Other reviews were less favorable. Jim Casey of Country Weekly gave the song a "C" and said that it "is as uninspiring as its title suggests. The song is brimming with cringe-worthy lyrics." He also criticized the production and said "sure, there's some steel, but there's also over-the-top electric guitar filler where there should be more steel."

==Commercial performance==

"Baby Be My Love Song" debuted at number 53 on the U.S. Billboard Country Airplay chart for the week of September 27, 2014. It became Corbin's highest debut to date.
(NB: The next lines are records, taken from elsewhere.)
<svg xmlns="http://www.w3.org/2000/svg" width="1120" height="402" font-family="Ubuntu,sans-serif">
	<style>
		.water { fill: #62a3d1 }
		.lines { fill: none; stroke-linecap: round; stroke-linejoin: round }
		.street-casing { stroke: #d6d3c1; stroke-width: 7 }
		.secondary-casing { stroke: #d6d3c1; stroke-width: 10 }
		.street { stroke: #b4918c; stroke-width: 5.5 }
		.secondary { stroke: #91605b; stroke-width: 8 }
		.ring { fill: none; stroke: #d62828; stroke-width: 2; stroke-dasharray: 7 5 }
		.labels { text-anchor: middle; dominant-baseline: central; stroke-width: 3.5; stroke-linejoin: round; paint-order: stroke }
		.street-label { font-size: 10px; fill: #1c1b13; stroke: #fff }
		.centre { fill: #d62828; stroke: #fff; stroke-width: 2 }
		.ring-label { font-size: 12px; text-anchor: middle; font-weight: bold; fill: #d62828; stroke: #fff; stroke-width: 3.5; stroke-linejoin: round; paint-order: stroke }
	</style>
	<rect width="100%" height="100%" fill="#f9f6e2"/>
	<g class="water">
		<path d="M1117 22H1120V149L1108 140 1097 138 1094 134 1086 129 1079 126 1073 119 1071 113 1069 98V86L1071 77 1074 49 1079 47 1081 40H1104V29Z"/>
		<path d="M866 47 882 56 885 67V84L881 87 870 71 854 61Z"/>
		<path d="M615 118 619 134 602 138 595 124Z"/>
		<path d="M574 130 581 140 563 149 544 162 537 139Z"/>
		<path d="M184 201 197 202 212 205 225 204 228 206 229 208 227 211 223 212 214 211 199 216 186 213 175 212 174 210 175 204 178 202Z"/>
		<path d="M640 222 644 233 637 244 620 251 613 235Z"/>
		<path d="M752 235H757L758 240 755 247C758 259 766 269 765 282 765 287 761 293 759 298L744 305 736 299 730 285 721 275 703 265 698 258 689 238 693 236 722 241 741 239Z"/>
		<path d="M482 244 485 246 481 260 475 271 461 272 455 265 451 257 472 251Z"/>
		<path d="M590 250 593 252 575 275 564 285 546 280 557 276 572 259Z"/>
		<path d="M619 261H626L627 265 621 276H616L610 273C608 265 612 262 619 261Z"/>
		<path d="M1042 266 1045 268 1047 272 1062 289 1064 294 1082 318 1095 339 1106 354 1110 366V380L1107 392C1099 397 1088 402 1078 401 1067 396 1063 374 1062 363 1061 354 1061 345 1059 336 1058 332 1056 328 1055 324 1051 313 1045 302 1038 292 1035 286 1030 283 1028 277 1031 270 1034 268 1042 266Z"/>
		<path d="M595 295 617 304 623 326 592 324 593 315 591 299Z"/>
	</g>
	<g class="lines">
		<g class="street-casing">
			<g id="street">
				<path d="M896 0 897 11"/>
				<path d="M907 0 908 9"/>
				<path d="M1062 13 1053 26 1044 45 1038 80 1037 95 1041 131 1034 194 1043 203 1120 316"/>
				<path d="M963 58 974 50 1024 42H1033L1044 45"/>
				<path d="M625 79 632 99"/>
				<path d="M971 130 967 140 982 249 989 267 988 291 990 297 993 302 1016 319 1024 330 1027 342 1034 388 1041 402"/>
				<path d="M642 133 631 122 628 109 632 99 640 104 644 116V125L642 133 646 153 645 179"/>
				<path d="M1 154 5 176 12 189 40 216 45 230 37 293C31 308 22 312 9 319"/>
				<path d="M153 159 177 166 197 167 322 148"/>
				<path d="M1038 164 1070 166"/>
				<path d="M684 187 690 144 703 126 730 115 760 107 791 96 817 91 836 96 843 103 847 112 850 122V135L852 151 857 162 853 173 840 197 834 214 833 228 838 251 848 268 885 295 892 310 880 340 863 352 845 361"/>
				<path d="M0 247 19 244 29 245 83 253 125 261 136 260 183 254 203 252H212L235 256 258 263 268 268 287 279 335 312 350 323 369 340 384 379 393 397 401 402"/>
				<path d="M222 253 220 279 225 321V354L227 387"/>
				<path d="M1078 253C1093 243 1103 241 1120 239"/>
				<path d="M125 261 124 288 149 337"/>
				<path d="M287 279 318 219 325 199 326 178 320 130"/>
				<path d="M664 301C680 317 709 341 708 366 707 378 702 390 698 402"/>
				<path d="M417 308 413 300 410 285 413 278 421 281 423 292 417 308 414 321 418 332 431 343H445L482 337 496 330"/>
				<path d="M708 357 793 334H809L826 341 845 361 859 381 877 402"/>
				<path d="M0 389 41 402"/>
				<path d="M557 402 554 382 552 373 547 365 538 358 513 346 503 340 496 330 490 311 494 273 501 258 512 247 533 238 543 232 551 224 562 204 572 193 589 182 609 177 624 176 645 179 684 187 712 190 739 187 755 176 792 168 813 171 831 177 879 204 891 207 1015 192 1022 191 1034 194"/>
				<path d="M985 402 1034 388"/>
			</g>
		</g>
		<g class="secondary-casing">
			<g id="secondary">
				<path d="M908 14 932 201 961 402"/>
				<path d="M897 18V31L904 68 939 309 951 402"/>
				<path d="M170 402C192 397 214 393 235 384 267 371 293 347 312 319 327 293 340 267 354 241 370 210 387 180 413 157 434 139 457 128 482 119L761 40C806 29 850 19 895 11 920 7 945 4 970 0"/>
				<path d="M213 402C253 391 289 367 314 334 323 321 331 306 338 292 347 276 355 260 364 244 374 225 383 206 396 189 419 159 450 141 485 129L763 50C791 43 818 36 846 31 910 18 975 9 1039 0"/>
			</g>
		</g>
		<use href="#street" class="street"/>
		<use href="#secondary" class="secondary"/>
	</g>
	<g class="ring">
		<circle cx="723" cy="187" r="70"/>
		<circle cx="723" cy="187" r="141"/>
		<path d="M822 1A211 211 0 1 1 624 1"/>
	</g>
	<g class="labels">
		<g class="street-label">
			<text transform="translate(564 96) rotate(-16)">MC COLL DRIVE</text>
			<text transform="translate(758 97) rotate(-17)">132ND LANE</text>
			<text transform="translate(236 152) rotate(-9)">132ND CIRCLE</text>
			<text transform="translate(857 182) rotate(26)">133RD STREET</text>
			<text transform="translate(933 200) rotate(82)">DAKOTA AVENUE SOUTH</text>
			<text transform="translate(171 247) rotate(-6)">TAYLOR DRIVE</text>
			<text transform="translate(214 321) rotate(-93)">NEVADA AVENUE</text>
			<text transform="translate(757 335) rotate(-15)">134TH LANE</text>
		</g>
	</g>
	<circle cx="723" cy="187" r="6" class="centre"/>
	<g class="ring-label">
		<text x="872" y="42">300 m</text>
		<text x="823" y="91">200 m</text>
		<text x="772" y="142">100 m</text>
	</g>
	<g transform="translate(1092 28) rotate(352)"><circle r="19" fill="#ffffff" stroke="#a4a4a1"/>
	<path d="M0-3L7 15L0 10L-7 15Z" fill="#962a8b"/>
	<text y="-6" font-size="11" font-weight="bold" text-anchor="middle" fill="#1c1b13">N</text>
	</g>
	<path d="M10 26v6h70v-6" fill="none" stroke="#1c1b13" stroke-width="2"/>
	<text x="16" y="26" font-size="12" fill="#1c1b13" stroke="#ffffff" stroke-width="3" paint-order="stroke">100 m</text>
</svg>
The song also debuted at number 41 on the U.S. Billboard Hot Country Songs chart for the week of September 27, 2014. It sold 15,000 downloads in its first week of release. It also debuted at number 18 on the U.S. Billboard Bubbling Under Hot 100 Singles chart for the week of March 21, 2015, then entered the Billboard Hot 100 at No. 99 for chart dated April 25, 2015. The song peaked at No. 56 on the Hot 100, and No. 11 on Hot Country Songs for charts dated July 18, 2015. The song has sold 263,000 copies in the US as of July 2015.

The song debuted at number 99 on the Canadian Hot 100 chart for the week of June 27, 2015. It also debuted at number 50 on the Canada Country chart for the week of March 28, 2015.

==Music videos==
A live performance video from Yahoo! Ram Country, directed by Steve Angus, premiered in September 2014. The official music video, directed by Shaun Silva, premiered in April 2015. An acoustic music video, directed by Dusty Barker, premiered in June 2015.

==Chart performance==

| Chart (2014–2015) | Peak position |
|---|---|
| Canada (Canadian Hot 100) | 77 |
| Canada Country (Billboard) | 5 |
| US Billboard Hot 100 | 56 |
| US Country Airplay (Billboard) | 3 |
| US Hot Country Songs (Billboard) | 11 |

===Year-end charts===

| Chart (2015) | Position |
|---|---|
| US Country Airplay (Billboard) | 6 |
| US Hot Country Songs (Billboard) | 45 |

==Certifications==

| Region | Certification | Certified units/sales |
| United States (RIAA) | Gold | 500,000^{‡} |
^{‡} Sales+streaming figures based on certification alone.